- Estratto del documento
Polemiche in Regione: Pd chiede revoca delibere sanità. Prossimi consigli su Xylella e Province

BARI- Quella di oggi non è stata l’ultima seduta del Consiglio regionale prima delle elezioni di fine maggio. Si tornerà in Aula per parlare di Xylella e, probabilmente, per discutere la legge sul riordino delle Province al centro di un’accesa disputa tra gli Enti aboliti dal governo Renzi e la giunta regionale.

Nella seduta odierna, molte polemiche e pochi provvedimenti. Della legge omnibus, sfoltita dell’80% degli articoli, è stata approvata la specifica che chiarisce, in merito ai cantieri di cittadinanza, che l’indennità giornaliera corrisposta ai partecipanti non determina rapporti di lavoro e non è esente da tasse. Prorogato, inoltre, al 31 dicembre il periodo di autorizzazione provvisoria per le strutture socio assistenziali non ancora a norma di legge ma che abbiano avviato i lavori di adeguamento.

Concesso, inoltre, l’autosmaltimento dei rifiuti solidi urbani nella stessa Oga per sopperire alla mancanza di impianti. Ma il tema del giorno sono state le polemiche: il capogruppo del Pd, Romano, ha chiesto alla giunta di revocare tutte le delibere emanate in questi giorni in materia di sanità per l’impossibilità del Consiglio, ormai in ordinaria amministrazione, di pronunciarsi. Fabiano Amati, Pd, ha contestato proprio l’impossibilità di legiferare se non per atti urgenti e improrogabili e dall’opposizione Mazzei, Barba e Congedo, Forza Italia, hanno abbandonato l’Aula dopo il respingimento dell’emendamento sull’Ico Tito Schipa, anche questo perché supera l’ordinaria amministrazione.

- Estratto dei dati
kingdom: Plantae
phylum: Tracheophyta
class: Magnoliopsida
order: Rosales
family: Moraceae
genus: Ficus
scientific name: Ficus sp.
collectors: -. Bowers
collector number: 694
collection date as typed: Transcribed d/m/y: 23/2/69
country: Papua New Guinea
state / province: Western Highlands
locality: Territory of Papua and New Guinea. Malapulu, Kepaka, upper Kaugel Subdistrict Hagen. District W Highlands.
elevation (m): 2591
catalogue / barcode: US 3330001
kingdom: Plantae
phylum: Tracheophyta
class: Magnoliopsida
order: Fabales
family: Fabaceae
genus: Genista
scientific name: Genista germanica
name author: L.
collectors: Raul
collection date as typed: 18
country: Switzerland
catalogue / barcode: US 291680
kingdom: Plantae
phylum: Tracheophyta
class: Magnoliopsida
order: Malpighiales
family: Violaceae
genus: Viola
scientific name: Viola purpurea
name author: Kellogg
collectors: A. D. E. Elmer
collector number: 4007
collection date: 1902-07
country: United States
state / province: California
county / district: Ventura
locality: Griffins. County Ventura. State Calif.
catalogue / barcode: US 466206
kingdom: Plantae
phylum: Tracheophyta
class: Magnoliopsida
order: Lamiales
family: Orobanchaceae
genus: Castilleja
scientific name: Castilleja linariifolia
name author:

- Consegna
Per favore, indica se ciascuna delle affermazioni seguenti concorda con l'articolo sulla seduta del Consiglio regionale. Rispondi sì o no e cita esattamente le parole dell'articolo che decidono.
1. La legge omnibus è stata ridotta dell'80% degli articoli.
2. L'indennità giornaliera dei cantieri di cittadinanza è esente da tasse.
3. L'autorizzazione provvisoria per le strutture socio assistenziali è stata prorogata al 30 giugno.

- Risultato
1. Sì: «sfoltita dell’80% degli articoli».
2. No: «non è esente da tasse».
3. No: «Prorogato, inoltre, al 31 dicembre il periodo di autorizzazione provvisoria».